I was leaning over him one last time, lifting his eyelid to check that his eyes looked clear and healthy, when he startled me by giving me a jovial punch on the chest. I leapt back, nearly overturning the table.
‘You’re a fine physician, boy. I could eat an ox now!’
I glared at him, bundled my things into my satchel carelessly and grabbed my cloak and doublet. And left the room, in such haste that I forgot to ask for my fee.
‘I hope you know the way out of this place,’ I said breathlessly. The blow had been extraordinarily hard for a sick man.
Simon looked relieved to be out of that chamber with its smell of vomit. ‘Never fear, I know the way. But it will be difficult down below, where there are no torches. Scrivens has taken the lantern with him.’
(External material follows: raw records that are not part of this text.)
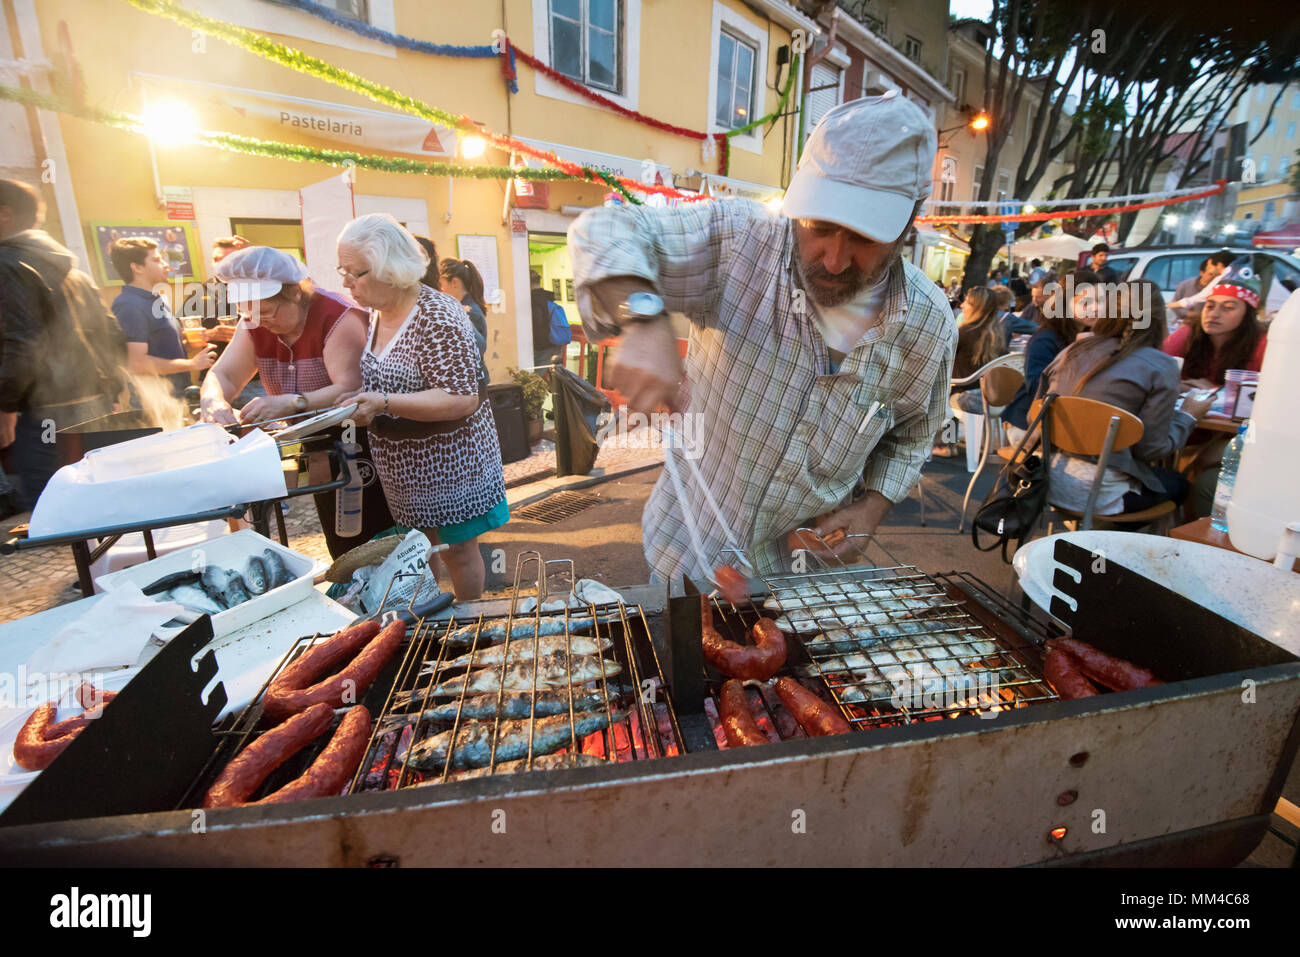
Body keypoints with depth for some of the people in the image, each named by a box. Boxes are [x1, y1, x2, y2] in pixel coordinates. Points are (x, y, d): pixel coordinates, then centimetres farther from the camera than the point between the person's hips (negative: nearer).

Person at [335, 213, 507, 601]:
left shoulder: (437, 317, -21)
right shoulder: (376, 313, 6)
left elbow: (463, 399, -27)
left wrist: (384, 403, -30)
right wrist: (358, 401, 2)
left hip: (448, 464, -8)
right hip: (405, 470, 8)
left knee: (458, 551, 7)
He led the way, which was easy enough at first, back along the corridor and down the first flight of stairs, where a glimmer of light from above partly lit the way. Then came the turn in the stair and the plunge into the darkness below. I remembered how worn and uneven the stones were. A false step and we would fall headlong down the whole flight. As if he felt my fear, Simon gripped me by the arm and began to guide me down, his other hand braced against the wall.
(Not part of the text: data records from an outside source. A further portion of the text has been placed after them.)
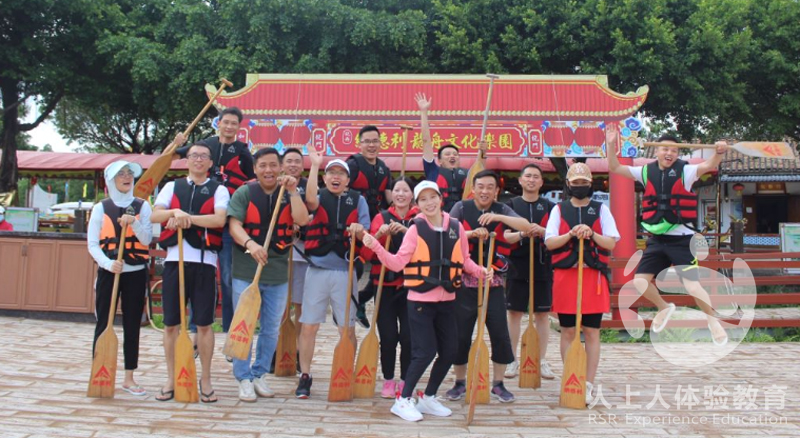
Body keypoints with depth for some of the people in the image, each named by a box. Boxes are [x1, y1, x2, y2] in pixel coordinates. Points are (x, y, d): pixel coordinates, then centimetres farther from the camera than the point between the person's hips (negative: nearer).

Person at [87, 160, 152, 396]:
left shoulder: (142, 206, 4)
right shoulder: (101, 208, 2)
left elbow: (147, 239, -4)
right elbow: (92, 244, -3)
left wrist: (134, 223, -21)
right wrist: (108, 263, -19)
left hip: (136, 273, 1)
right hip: (108, 272, -1)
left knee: (132, 325, 6)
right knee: (103, 324, 1)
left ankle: (129, 378, 15)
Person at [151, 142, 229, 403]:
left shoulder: (218, 190, 7)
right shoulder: (172, 186, 16)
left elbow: (219, 219, -11)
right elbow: (154, 215, 3)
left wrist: (186, 217, -14)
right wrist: (175, 212, -16)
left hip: (204, 261, -2)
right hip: (174, 259, 3)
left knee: (204, 323, 1)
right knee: (171, 323, 6)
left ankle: (205, 379, 13)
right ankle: (171, 379, 18)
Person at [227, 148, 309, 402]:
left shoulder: (289, 195, 6)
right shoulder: (244, 193, -1)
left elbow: (302, 220, -10)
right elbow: (234, 225, -13)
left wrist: (292, 191, -13)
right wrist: (250, 244, -30)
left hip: (278, 274, 3)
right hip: (246, 272, -2)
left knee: (271, 329, 12)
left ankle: (260, 374, 27)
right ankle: (244, 378, 17)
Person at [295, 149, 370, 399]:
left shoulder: (357, 200, 9)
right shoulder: (319, 198, 8)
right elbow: (310, 200, -18)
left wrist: (359, 230, -20)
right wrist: (314, 165, -21)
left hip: (344, 272, 0)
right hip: (317, 271, 0)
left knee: (347, 327, 5)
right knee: (309, 326, 3)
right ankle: (305, 377, 15)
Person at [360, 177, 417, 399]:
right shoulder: (382, 217, 6)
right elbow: (367, 254, 0)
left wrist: (405, 230, -23)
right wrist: (379, 234, -17)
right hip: (385, 285, 1)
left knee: (408, 336, -3)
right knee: (388, 336, 0)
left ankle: (405, 381, 14)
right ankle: (388, 380, 17)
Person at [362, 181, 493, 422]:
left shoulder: (456, 227, 2)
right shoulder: (416, 229, -6)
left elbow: (464, 260, 12)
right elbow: (397, 263, -10)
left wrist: (481, 271, -5)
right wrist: (376, 246, -22)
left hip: (447, 299, 5)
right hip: (420, 299, -4)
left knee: (449, 351, 9)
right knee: (425, 352, -7)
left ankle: (428, 398, 28)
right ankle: (403, 400, 10)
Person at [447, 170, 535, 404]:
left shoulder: (502, 210, 4)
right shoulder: (461, 208, 1)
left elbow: (527, 226, -11)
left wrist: (498, 217, -24)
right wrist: (471, 233, -23)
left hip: (493, 281, 1)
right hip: (465, 281, -1)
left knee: (500, 334, 2)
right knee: (461, 334, 5)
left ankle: (498, 384, 19)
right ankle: (460, 382, 22)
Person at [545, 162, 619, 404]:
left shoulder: (601, 209, 8)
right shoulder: (558, 209, 8)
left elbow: (611, 243, 0)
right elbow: (549, 242, -1)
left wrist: (592, 234, -17)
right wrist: (571, 234, -16)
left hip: (593, 275, 0)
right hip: (565, 275, 0)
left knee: (592, 332, 2)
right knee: (568, 332, 5)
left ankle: (588, 385, 9)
‘Who was that man?’ I asked in a whisper, though I knew not why I whispered. I could feel him shrug in the dark, we were pressed so close together.
‘I don’t know.’ He whispered too, as though fearful of being overheard. It made us oddly intimate in the dark.
‘Not a Catholic priest, I think.’
‘No.’ He gave a faint snort of laughter. ‘Too fond of the good things in life!’
That was not what I had meant. I have known Catholic priests in my homeland who lived and dressed and dined like princes, aye, and had their women, too, and their bastards, as brazen as if they answered to no God.
‘His eyes,’ I said. ‘The way he looked at us. That was no priest.’
‘One more step,’ he said, ‘and we are at the bottom of the stair. Then to the right.’
We reached the keeper’s lodge at last. Remembering my fee, I asked him for it, for it was he who had sent for my father. He blustered that I should have had the fee from Master Poley, but Simon spoke for me and with reluctance he handed it over.
Outside the grim fortress I drew a deep breath. The cold London fog, tainted with the smoke of many fires and the sewer scent of the river, seemed pure after the smell of human misery that filled the Marshalsea. I realised that all the while we had been inside the prison, my heart had been struggling like a pigeon trapped in a chimney. Only now did it steady and slow.
It had grown nearly dark while we were inside, but there was still cock-fighting nearby, for I could hear the shriek of a wounded bird, suddenly cut short as its neck was wrung. As we walked back towards the Bridge we passed the lighted windows of taverns. Inside, firelight gleamed on pewter tankards and flushed faces. And the Winchester geese were open for business, hanging out of their windows in their scanty clothes, calling to us to come in for a good time. I wondered how they could endure the cold, but then, I suppose, they would wonder how I endured my trade.